:: Provided data

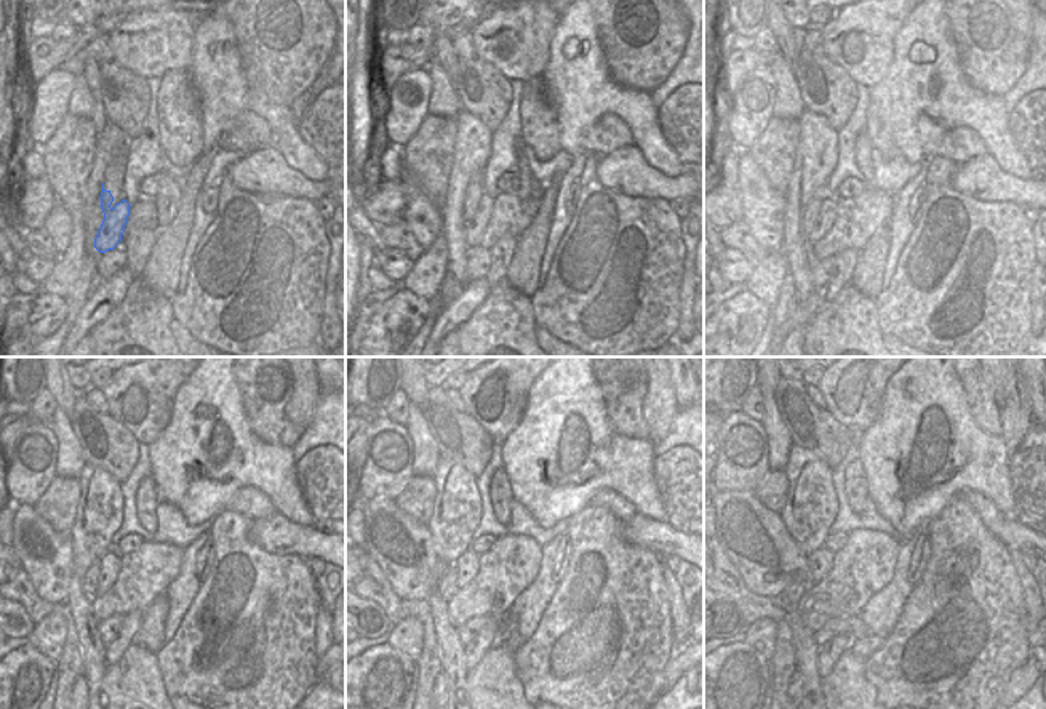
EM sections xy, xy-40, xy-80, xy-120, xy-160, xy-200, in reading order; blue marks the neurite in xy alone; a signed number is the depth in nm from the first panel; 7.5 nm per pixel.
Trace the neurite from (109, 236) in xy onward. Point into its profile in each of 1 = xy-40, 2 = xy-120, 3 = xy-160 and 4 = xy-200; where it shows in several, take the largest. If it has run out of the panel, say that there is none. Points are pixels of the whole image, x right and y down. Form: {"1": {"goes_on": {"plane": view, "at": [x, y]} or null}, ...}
{"1": {"goes_on": {"plane": "xy-40", "at": [472, 231]}}, "2": {"goes_on": {"plane": "xy-120", "at": [109, 562]}}, "3": {"goes_on": {"plane": "xy-160", "at": [466, 565]}}, "4": {"goes_on": {"plane": "xy-200", "at": [821, 560]}}}

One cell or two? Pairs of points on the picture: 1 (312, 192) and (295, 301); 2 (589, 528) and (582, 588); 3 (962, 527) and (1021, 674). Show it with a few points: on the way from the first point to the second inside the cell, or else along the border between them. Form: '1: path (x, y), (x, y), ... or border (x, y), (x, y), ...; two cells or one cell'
1: border (274, 194), (314, 202); two cells
2: path (589, 543), (589, 573); one cell
3: border (1029, 652), (1002, 692); two cells

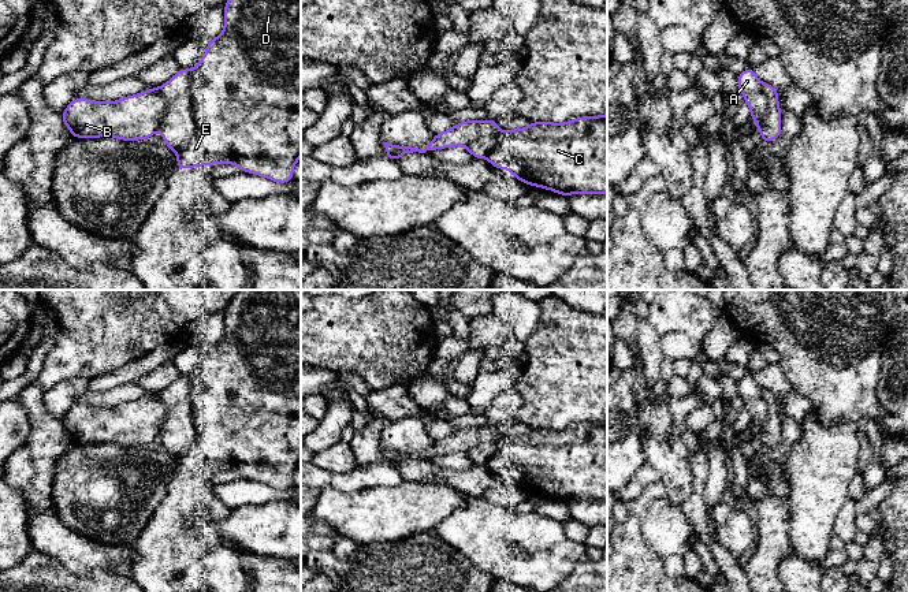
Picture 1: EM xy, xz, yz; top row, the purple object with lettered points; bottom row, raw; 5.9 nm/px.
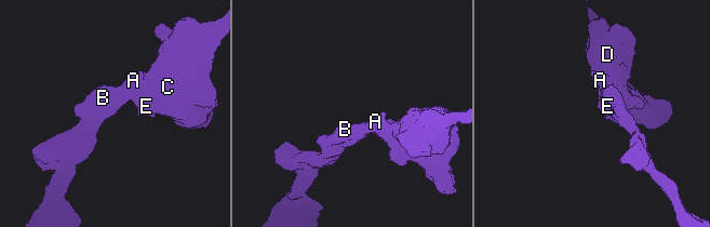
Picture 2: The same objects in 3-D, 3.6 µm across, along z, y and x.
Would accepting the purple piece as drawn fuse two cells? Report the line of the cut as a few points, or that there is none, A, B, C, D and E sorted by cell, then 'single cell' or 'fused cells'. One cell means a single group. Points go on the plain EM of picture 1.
cut yz (760, 388), (760, 397), (767, 409), (767, 419), (756, 431); groups A B / C D E; fused cells

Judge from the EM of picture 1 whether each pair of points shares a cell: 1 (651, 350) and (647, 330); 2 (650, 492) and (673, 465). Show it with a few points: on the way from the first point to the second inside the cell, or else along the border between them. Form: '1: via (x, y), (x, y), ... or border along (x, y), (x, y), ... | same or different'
1: via (648, 345), (647, 335) | same
2: border along (659, 480), (665, 487), (666, 495) | different

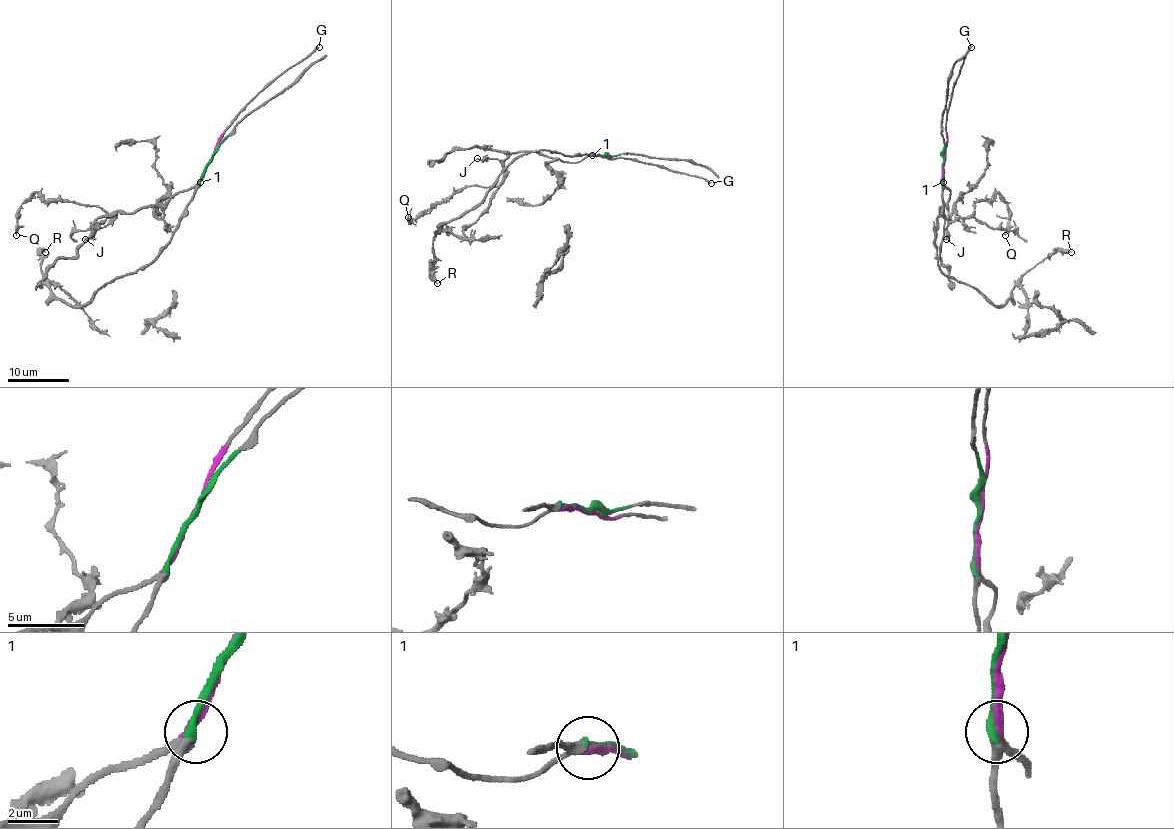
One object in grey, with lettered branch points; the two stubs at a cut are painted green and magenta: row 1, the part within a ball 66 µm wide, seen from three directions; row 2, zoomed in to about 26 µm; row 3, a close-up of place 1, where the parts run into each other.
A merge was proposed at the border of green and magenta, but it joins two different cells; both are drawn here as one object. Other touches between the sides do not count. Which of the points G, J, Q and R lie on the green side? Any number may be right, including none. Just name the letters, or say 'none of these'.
R

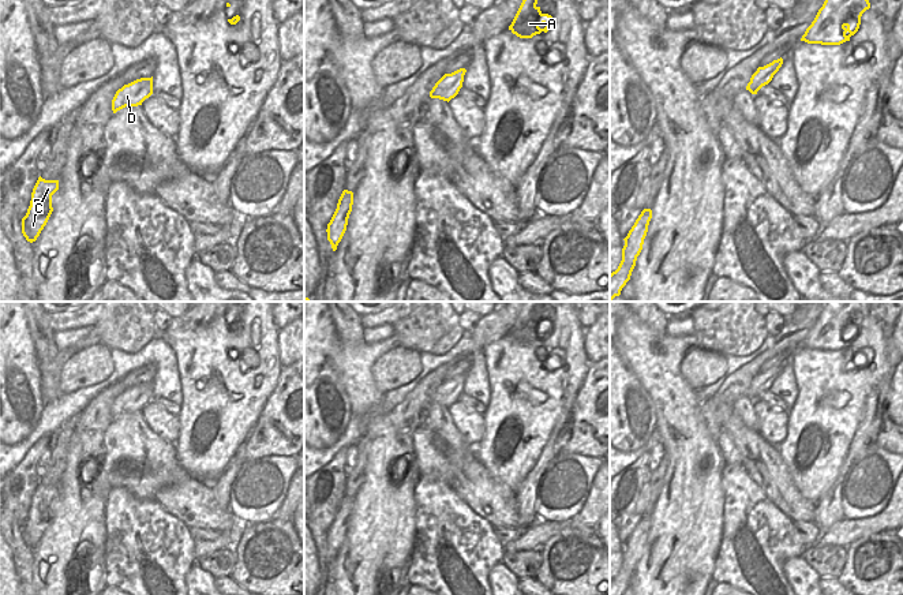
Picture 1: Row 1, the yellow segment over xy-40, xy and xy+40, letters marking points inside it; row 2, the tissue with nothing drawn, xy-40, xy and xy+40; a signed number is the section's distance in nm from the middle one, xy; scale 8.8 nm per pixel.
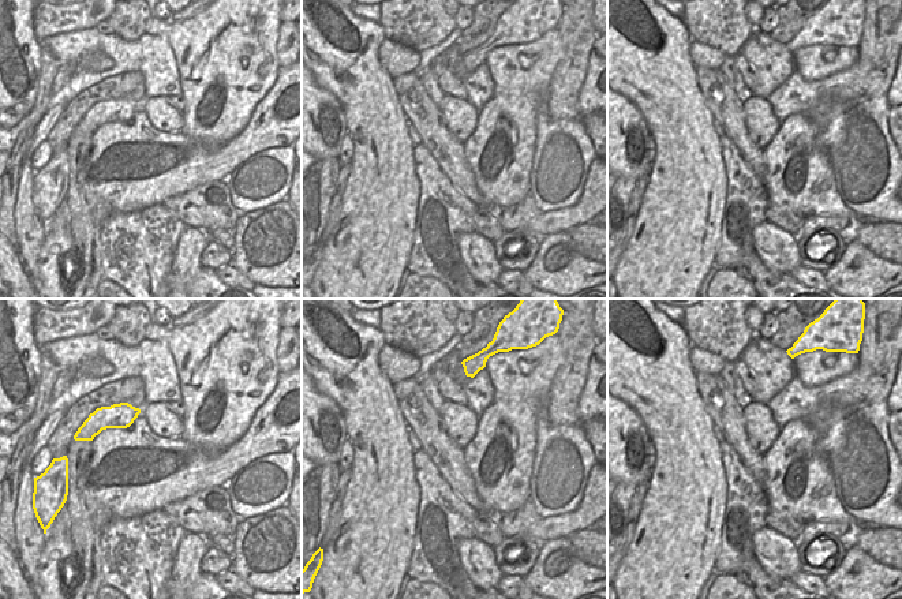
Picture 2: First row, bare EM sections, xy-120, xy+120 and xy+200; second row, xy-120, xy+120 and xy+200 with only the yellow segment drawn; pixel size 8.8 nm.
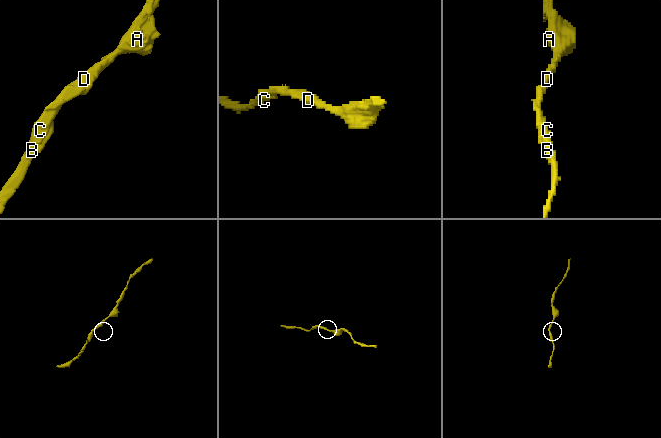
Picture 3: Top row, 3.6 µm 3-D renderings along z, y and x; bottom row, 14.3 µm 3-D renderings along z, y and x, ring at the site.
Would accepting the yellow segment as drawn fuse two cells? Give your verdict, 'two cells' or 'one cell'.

::::

What this task involves » Could you copy each line above exactly as written, minus any pictures?

Result for this exercise »
EM sections xy, xy-40, xy-80, xy-120, xy-160, xy-200, in reading order; blue marks the neurite in xy alone; a signed number is the depth in nm from the first panel; 7.5 nm per pixel.
Trace the neurite from (109, 236) in xy onward. Point into its profile in each of 1 = xy-40, 2 = xy-120, 3 = xy-160 and 4 = xy-200; where it shows in several, take the largest. If it has run out of the panel, say that there is none. Points are pixels of the whole image, x right and y down. Form: {"1": {"goes_on": {"plane": view, "at": [x, y]} or null}, ...}
{"1": {"goes_on": {"plane": "xy-40", "at": [472, 231]}}, "2": {"goes_on": {"plane": "xy-120", "at": [109, 562]}}, "3": {"goes_on": {"plane": "xy-160", "at": [466, 565]}}, "4": {"goes_on": {"plane": "xy-200", "at": [821, 560]}}}

One cell or two? Pairs of points on the picture: 1 (312, 192) and (295, 301); 2 (589, 528) and (582, 588); 3 (962, 527) and (1021, 674). Show it with a few points: on the way from the first point to the second inside the cell, or else along the border between them. Form: '1: path (x, y), (x, y), ... or border (x, y), (x, y), ...; two cells or one cell'
1: border (274, 194), (314, 202); two cells
2: path (589, 543), (589, 573); one cell
3: border (1029, 652), (1002, 692); two cells

Picture 1: EM xy, xz, yz; top row, the purple object with lettered points; bottom row, raw; 5.9 nm/px.
Picture 2: The same objects in 3-D, 3.6 µm across, along z, y and x.
Would accepting the purple piece as drawn fuse two cells? Report the line of the cut as a few points, or that there is none, A, B, C, D and E sorted by cell, then 'single cell' or 'fused cells'. One cell means a single group. Points go on the plain EM of picture 1.
cut yz (760, 388), (760, 397), (767, 409), (767, 419), (756, 431); groups A B / C D E; fused cells

Judge from the EM of picture 1 whether each pair of points shares a cell: 1 (651, 350) and (647, 330); 2 (650, 492) and (673, 465). Show it with a few points: on the way from the first point to the second inside the cell, or else along the border between them. Form: '1: via (x, y), (x, y), ... or border along (x, y), (x, y), ... | same or different'
1: via (648, 345), (647, 335) | same
2: border along (659, 480), (665, 487), (666, 495) | different

One object in grey, with lettered branch points; the two stubs at a cut are painted green and magenta: row 1, the part within a ball 66 µm wide, seen from three directions; row 2, zoomed in to about 26 µm; row 3, a close-up of place 1, where the parts run into each other.
A merge was proposed at the border of green and magenta, but it joins two different cells; both are drawn here as one object. Other touches between the sides do not count. Which of the points G, J, Q and R lie on the green side? Any number may be right, including none. Just name the letters, or say 'none of these'.
R

Picture 1: Row 1, the yellow segment over xy-40, xy and xy+40, letters marking points inside it; row 2, the tissue with nothing drawn, xy-40, xy and xy+40; a signed number is the section's distance in nm from the middle one, xy; scale 8.8 nm per pixel.
Picture 2: First row, bare EM sections, xy-120, xy+120 and xy+200; second row, xy-120, xy+120 and xy+200 with only the yellow segment drawn; pixel size 8.8 nm.
Picture 3: Top row, 3.6 µm 3-D renderings along z, y and x; bottom row, 14.3 µm 3-D renderings along z, y and x, ring at the site.
Would accepting the yellow segment as drawn fuse two cells? Give your verdict, 'two cells' or 'one cell'.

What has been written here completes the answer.